| Task details |
Will you quote precisely the lines that run from the top of the material below to the line containing "33: (547, 189, 1.42)", both ends included?

| Data under study |
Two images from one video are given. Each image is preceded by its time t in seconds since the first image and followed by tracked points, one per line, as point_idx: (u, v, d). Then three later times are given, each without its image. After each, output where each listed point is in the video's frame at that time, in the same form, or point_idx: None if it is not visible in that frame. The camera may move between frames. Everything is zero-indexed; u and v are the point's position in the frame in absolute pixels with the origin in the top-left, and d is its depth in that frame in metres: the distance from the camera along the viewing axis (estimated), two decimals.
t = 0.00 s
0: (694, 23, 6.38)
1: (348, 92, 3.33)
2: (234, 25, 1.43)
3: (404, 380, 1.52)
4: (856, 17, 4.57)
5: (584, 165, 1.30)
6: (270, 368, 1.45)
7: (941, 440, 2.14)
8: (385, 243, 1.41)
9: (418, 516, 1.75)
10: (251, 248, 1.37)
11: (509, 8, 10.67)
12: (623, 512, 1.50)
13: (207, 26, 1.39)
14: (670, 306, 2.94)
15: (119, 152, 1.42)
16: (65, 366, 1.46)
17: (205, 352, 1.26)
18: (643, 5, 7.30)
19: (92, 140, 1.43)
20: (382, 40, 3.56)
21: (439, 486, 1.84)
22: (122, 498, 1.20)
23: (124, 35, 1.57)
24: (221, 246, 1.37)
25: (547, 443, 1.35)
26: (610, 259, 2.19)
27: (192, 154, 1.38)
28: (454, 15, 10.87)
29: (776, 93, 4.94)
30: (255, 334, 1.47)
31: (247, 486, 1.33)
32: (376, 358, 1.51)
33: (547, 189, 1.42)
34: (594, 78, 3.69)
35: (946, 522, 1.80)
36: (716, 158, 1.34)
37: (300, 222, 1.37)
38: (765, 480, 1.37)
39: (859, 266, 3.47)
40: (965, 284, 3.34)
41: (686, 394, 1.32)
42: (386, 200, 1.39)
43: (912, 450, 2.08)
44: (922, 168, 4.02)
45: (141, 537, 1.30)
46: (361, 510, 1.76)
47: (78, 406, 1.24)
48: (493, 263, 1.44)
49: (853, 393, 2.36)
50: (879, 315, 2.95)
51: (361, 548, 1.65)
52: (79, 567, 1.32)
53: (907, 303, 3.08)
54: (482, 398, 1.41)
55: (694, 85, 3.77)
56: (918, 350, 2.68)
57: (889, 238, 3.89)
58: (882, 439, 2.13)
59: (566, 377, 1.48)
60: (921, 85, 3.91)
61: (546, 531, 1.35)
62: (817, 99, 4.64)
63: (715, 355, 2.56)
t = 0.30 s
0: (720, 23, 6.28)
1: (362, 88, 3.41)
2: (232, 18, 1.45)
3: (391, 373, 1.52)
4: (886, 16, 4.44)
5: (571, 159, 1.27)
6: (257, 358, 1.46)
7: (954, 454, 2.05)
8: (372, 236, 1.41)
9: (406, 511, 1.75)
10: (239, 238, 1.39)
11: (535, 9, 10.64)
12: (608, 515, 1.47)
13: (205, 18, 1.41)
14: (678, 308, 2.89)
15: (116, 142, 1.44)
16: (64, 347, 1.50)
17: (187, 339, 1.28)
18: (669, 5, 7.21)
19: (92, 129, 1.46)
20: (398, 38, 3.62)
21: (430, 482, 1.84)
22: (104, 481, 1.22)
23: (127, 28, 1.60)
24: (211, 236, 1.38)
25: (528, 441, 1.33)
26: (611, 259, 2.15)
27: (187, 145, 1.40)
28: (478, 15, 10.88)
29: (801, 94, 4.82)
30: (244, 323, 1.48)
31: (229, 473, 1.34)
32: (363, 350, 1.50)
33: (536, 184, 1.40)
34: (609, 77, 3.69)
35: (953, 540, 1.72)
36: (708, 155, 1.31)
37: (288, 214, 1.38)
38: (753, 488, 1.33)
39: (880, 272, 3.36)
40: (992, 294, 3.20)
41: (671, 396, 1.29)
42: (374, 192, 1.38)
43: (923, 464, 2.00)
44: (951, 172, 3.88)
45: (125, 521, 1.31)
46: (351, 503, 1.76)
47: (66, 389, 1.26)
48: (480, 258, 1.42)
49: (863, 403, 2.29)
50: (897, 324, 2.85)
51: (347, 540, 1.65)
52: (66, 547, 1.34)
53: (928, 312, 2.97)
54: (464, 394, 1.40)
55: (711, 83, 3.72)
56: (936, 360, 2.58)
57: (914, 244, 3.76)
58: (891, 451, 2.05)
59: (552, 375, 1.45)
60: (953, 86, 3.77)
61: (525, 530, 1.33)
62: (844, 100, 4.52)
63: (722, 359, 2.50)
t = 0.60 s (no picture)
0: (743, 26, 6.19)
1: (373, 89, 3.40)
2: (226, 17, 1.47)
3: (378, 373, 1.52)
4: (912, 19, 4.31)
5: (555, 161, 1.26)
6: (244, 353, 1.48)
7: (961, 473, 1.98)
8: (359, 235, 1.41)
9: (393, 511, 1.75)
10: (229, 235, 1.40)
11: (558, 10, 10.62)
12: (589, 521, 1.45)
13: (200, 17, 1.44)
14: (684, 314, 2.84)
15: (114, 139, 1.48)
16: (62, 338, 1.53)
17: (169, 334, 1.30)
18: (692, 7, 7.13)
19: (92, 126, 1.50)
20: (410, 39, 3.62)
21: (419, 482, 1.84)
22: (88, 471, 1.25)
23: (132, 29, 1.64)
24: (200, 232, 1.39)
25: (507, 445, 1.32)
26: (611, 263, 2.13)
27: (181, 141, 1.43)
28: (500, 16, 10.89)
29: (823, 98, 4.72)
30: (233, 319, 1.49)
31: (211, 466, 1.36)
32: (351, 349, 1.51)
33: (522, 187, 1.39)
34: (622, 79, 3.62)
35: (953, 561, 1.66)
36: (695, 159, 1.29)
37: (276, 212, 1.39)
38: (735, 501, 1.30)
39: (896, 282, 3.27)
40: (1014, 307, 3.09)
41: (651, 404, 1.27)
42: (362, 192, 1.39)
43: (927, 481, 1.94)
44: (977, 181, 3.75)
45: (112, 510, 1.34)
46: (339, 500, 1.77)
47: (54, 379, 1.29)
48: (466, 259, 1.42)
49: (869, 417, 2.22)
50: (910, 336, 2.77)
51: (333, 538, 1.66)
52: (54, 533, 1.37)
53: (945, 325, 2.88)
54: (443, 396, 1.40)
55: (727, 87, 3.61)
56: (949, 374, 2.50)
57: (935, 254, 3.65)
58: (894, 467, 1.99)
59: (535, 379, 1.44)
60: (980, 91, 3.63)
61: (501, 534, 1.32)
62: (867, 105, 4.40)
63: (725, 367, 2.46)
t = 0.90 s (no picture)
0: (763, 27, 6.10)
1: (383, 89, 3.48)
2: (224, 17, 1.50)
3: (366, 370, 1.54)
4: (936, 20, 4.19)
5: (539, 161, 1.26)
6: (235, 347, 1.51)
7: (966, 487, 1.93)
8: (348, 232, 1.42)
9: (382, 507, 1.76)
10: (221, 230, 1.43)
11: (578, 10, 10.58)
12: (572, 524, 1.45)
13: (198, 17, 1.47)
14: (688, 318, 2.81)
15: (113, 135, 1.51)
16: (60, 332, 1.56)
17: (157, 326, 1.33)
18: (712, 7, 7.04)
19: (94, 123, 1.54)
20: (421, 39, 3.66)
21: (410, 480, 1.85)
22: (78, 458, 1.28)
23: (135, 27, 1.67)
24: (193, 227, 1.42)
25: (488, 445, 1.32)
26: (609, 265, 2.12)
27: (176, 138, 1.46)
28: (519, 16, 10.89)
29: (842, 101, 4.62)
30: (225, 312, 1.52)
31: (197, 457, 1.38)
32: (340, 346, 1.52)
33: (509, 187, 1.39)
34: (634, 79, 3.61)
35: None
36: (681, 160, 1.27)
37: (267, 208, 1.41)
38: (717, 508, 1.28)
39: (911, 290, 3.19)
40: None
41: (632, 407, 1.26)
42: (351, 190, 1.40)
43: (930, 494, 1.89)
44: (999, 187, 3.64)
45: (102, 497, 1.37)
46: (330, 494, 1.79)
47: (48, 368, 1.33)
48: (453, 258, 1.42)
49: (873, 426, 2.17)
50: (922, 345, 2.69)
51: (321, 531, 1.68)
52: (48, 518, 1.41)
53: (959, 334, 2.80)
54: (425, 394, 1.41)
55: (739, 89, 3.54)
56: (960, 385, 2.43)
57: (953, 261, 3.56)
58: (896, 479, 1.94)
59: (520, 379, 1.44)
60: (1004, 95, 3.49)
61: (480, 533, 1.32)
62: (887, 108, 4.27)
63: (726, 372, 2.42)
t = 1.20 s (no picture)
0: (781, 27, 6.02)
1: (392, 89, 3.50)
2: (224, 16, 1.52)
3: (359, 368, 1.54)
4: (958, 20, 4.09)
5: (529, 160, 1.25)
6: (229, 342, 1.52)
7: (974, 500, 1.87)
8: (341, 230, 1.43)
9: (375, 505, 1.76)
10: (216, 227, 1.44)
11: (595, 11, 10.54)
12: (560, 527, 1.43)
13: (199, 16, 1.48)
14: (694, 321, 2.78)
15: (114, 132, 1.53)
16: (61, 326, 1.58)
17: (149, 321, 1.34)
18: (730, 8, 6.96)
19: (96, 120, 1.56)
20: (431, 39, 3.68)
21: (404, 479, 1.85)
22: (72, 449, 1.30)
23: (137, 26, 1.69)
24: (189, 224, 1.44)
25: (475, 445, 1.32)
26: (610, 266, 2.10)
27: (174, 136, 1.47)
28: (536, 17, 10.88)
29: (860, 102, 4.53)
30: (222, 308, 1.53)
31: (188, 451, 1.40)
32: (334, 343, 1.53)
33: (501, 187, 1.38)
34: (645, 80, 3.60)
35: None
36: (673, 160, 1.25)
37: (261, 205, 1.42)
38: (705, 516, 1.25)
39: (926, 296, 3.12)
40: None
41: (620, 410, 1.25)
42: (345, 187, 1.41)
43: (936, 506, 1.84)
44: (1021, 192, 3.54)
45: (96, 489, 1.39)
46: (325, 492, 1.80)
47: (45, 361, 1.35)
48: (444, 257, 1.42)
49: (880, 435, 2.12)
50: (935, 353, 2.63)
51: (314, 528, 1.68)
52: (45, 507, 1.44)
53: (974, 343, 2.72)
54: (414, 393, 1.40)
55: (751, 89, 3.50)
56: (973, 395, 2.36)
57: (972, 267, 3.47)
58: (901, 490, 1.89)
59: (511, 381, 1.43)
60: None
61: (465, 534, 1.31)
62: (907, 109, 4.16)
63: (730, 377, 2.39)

| The answer |
Two images from one video are given. Each image is preceded by its time t in seconds since the first image and followed by tracked points, one per line, as point_idx: (u, v, d). Then three later times are given, each without its image. After each, output where each listed point is in the video's frame at that time, in the same form, or point_idx: None if it is not visible in that frame. The camera may move between frames. Everything is zero-indexed; u and v are the point's position in the frame in absolute pixels with the origin in the top-left, and d is its depth in that frame in metres: the distance from the camera along the viewing axis (estimated), two decimals.
t = 0.00 s
0: (694, 23, 6.38)
1: (348, 92, 3.33)
2: (234, 25, 1.43)
3: (404, 380, 1.52)
4: (856, 17, 4.57)
5: (584, 165, 1.30)
6: (270, 368, 1.45)
7: (941, 440, 2.14)
8: (385, 243, 1.41)
9: (418, 516, 1.75)
10: (251, 248, 1.37)
11: (509, 8, 10.67)
12: (623, 512, 1.50)
13: (207, 26, 1.39)
14: (670, 306, 2.94)
15: (119, 152, 1.42)
16: (65, 366, 1.46)
17: (205, 352, 1.26)
18: (643, 5, 7.30)
19: (92, 140, 1.43)
20: (382, 40, 3.56)
21: (439, 486, 1.84)
22: (122, 498, 1.20)
23: (124, 35, 1.57)
24: (221, 246, 1.37)
25: (547, 443, 1.35)
26: (610, 259, 2.19)
27: (192, 154, 1.38)
28: (454, 15, 10.87)
29: (776, 93, 4.94)
30: (255, 334, 1.47)
31: (247, 486, 1.33)
32: (376, 358, 1.51)
33: (547, 189, 1.42)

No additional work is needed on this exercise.